* YOUR ASSIGNMENT
Starting at the line that holds "index mcp: (50, 367)" and stopping at the line that holds "ring pip: (276, 183)", restate the records below word for word, with both of those lines included.

* RECORDS SUPPLIED
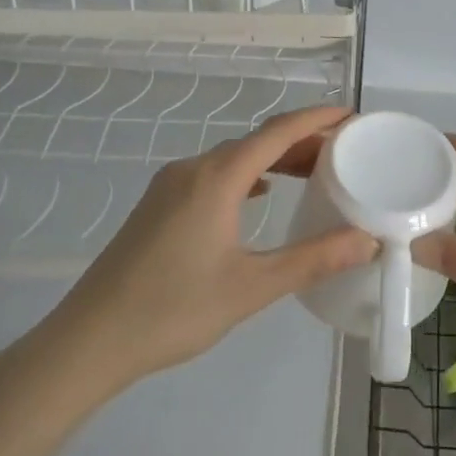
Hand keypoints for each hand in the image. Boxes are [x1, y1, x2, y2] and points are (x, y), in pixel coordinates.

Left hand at [17, 105, 377, 393]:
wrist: (89, 340)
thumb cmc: (173, 310)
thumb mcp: (251, 287)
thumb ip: (313, 259)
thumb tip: (367, 240)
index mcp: (217, 178)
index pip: (277, 132)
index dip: (317, 118)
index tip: (351, 115)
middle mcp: (193, 169)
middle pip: (256, 140)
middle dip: (301, 140)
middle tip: (343, 151)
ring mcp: (170, 185)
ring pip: (233, 156)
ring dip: (273, 158)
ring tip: (311, 172)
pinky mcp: (157, 204)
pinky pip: (213, 174)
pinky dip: (246, 175)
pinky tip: (259, 195)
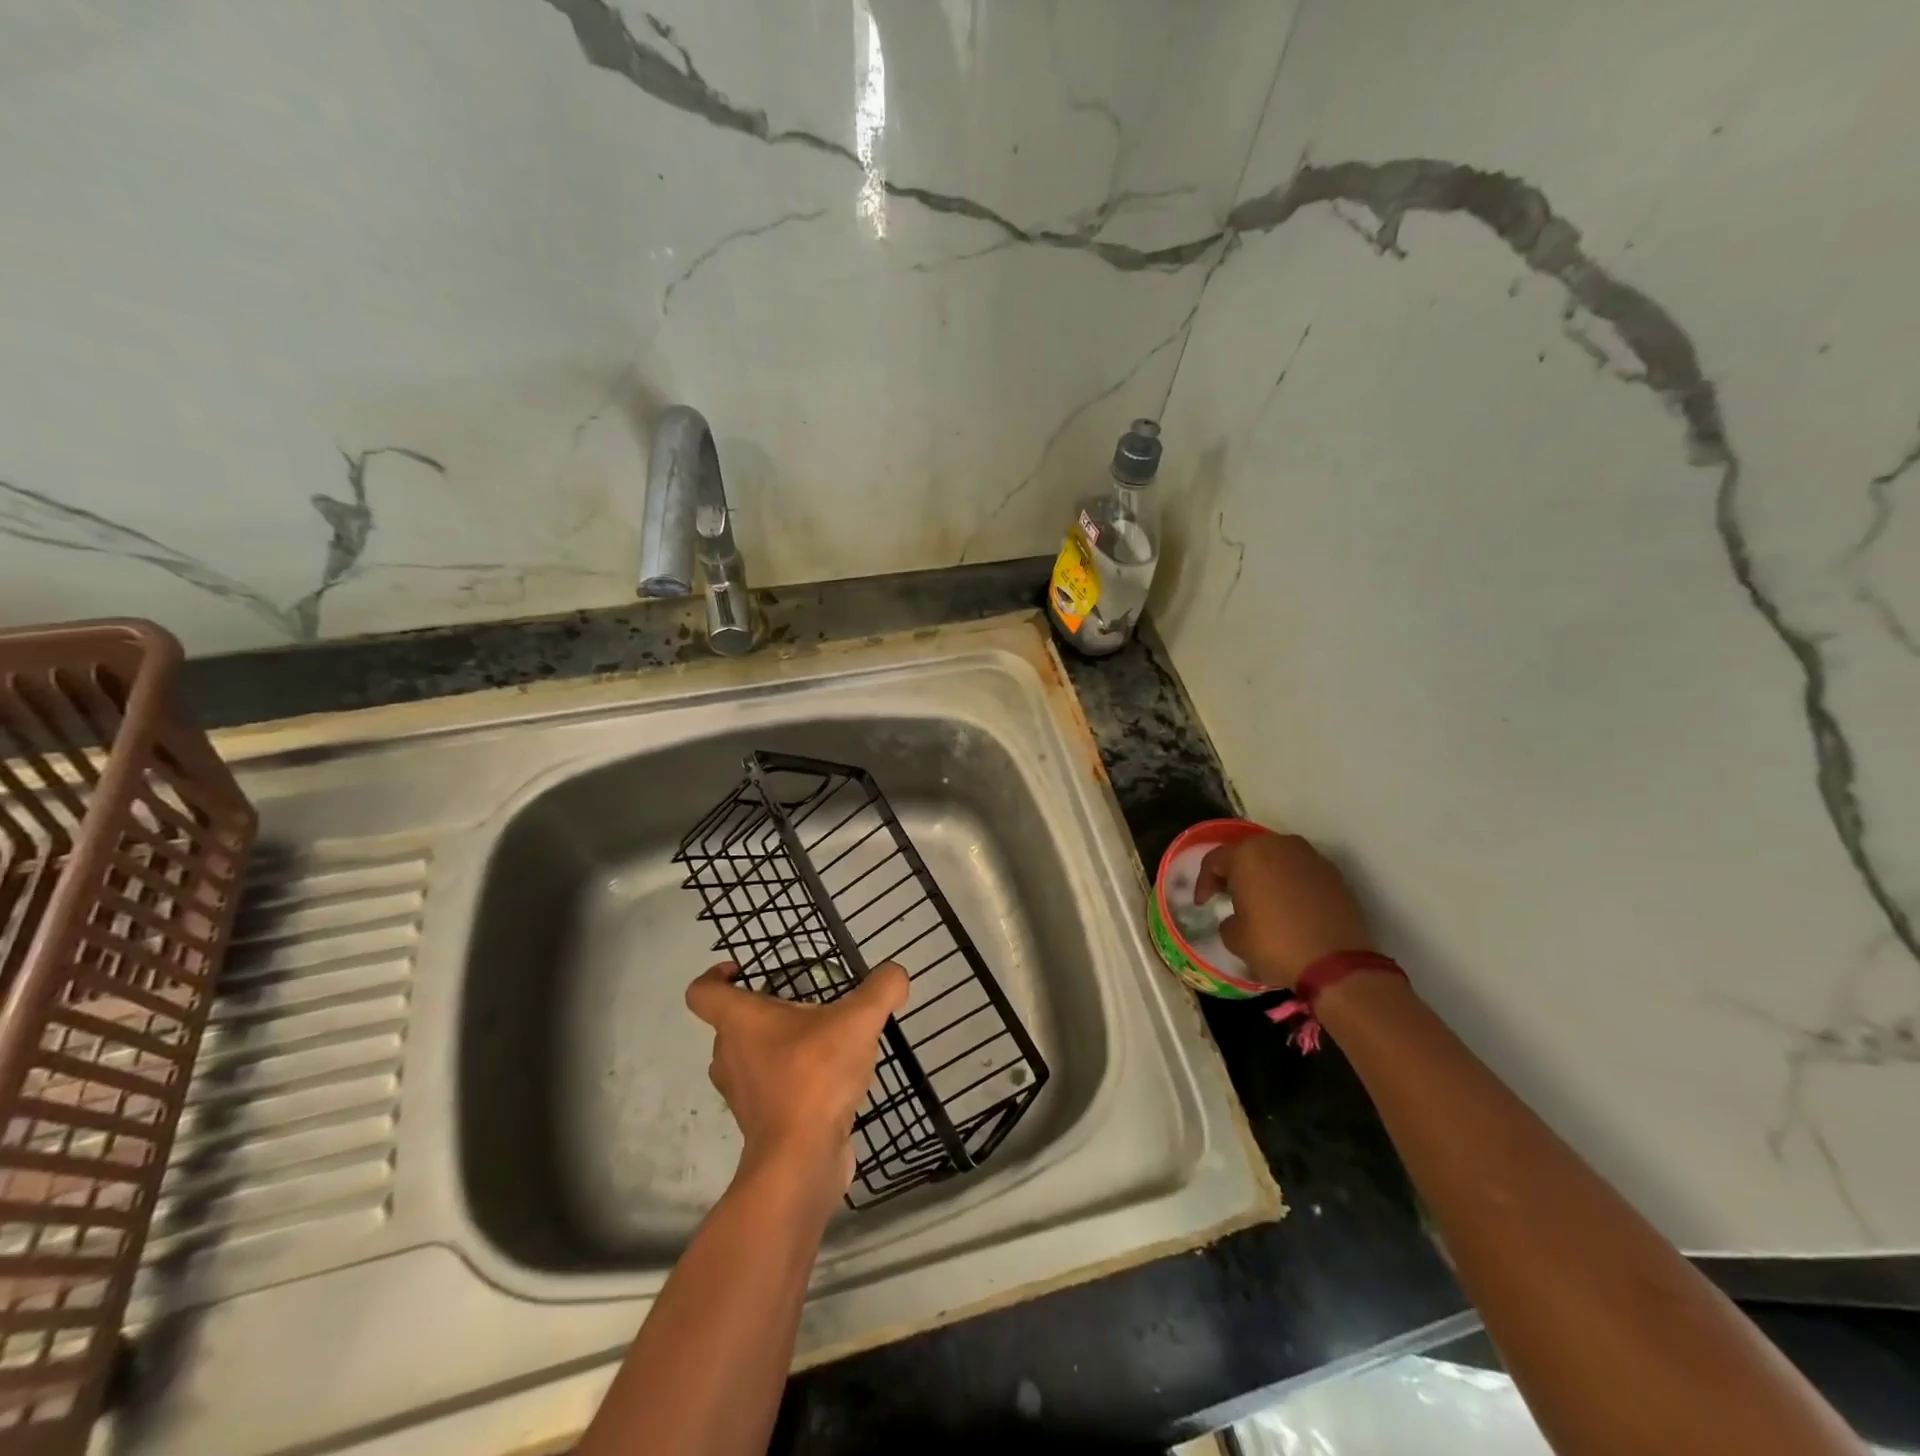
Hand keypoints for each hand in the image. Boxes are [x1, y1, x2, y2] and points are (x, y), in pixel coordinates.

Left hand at [685, 961, 908, 1205]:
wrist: (801, 1161)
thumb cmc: (816, 1076)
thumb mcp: (859, 1020)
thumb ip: (881, 989)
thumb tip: (896, 975)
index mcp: (740, 1022)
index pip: (702, 992)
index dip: (715, 975)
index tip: (742, 970)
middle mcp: (729, 1055)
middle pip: (733, 1024)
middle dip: (766, 1010)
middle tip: (805, 1006)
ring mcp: (742, 1093)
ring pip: (752, 1057)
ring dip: (779, 1046)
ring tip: (823, 1042)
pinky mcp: (761, 1123)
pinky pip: (770, 1088)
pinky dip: (792, 1079)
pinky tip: (830, 1080)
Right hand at [1195, 832, 1374, 988]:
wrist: (1337, 964)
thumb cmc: (1275, 944)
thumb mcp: (1234, 937)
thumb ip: (1228, 919)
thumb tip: (1238, 918)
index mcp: (1248, 854)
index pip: (1215, 860)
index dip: (1204, 882)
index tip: (1203, 904)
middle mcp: (1279, 845)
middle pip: (1247, 853)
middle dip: (1236, 873)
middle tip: (1229, 896)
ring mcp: (1310, 856)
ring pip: (1277, 859)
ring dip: (1265, 875)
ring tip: (1261, 901)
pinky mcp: (1334, 873)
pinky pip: (1301, 872)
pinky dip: (1290, 884)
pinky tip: (1289, 907)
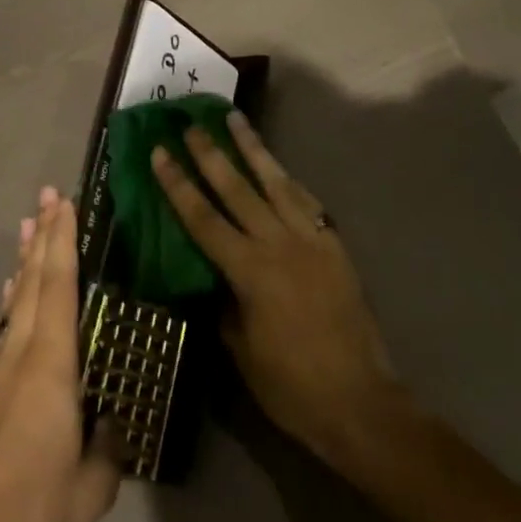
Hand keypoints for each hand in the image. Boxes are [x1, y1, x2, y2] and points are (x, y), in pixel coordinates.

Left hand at [0, 189, 121, 521]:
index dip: (62, 243)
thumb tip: (111, 425)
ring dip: (24, 260)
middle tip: (47, 196)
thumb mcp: (90, 489)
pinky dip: (11, 297)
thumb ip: (106, 448)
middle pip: (32, 282)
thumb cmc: (33, 511)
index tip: (64, 204)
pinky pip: (4, 326)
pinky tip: (11, 289)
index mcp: (50, 367)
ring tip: (29, 225)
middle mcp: (20, 355)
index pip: (59, 289)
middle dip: (42, 236)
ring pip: (14, 300)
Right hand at [150, 110, 405, 464]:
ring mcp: (311, 241)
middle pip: (237, 188)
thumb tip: (214, 280)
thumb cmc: (291, 386)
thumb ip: (224, 305)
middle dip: (211, 154)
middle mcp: (279, 244)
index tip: (160, 152)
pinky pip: (308, 202)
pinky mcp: (335, 246)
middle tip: (192, 124)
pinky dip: (289, 180)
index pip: (203, 218)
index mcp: (249, 271)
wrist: (360, 402)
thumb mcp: (241, 350)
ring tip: (235, 119)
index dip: (178, 184)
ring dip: (253, 149)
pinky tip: (278, 168)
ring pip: (276, 183)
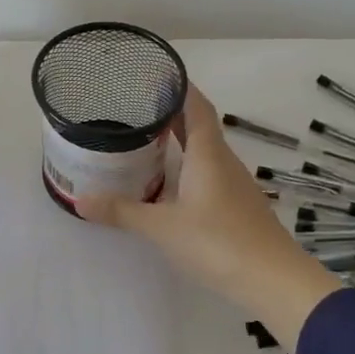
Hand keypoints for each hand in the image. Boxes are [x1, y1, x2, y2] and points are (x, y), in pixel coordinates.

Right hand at [80, 85, 338, 350]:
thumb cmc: (219, 243)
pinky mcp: (238, 205)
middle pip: (200, 125)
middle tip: (139, 103)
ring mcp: (234, 184)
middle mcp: (224, 161)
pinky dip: (189, 164)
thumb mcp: (162, 228)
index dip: (180, 86)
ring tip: (149, 136)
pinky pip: (210, 171)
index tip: (157, 72)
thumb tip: (80, 199)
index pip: (196, 106)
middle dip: (173, 111)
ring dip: (181, 138)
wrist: (274, 281)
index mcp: (208, 153)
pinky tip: (173, 180)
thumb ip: (122, 211)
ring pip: (206, 150)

* REPLY
index mcp: (50, 367)
ring tip: (29, 225)
middle mcp: (20, 355)
index pip: (59, 289)
middle dip: (42, 236)
ring pip: (14, 300)
Right hand at [150, 110, 405, 464]:
ring mcp: (311, 241)
middle pip: (237, 188)
thumb tip: (214, 280)
thumb cmc: (291, 386)
thumb ip: (224, 305)
middle dip: (211, 154)
middle mcp: (279, 244)
index tip: (160, 152)
pinky pip: (308, 202)
pinky mcp: (335, 246)
middle tip: (192, 124)
pinky dip: (289, 180)
index pip: (203, 218)
index mcp: (249, 271)
wrist: (360, 402)
thumb mcp: (241, 350)
ring tip: (235, 119)
index dip: (178, 184)
ring dip: (253, 149)
pinky tip: (278, 168)
ring pip: (276, 183)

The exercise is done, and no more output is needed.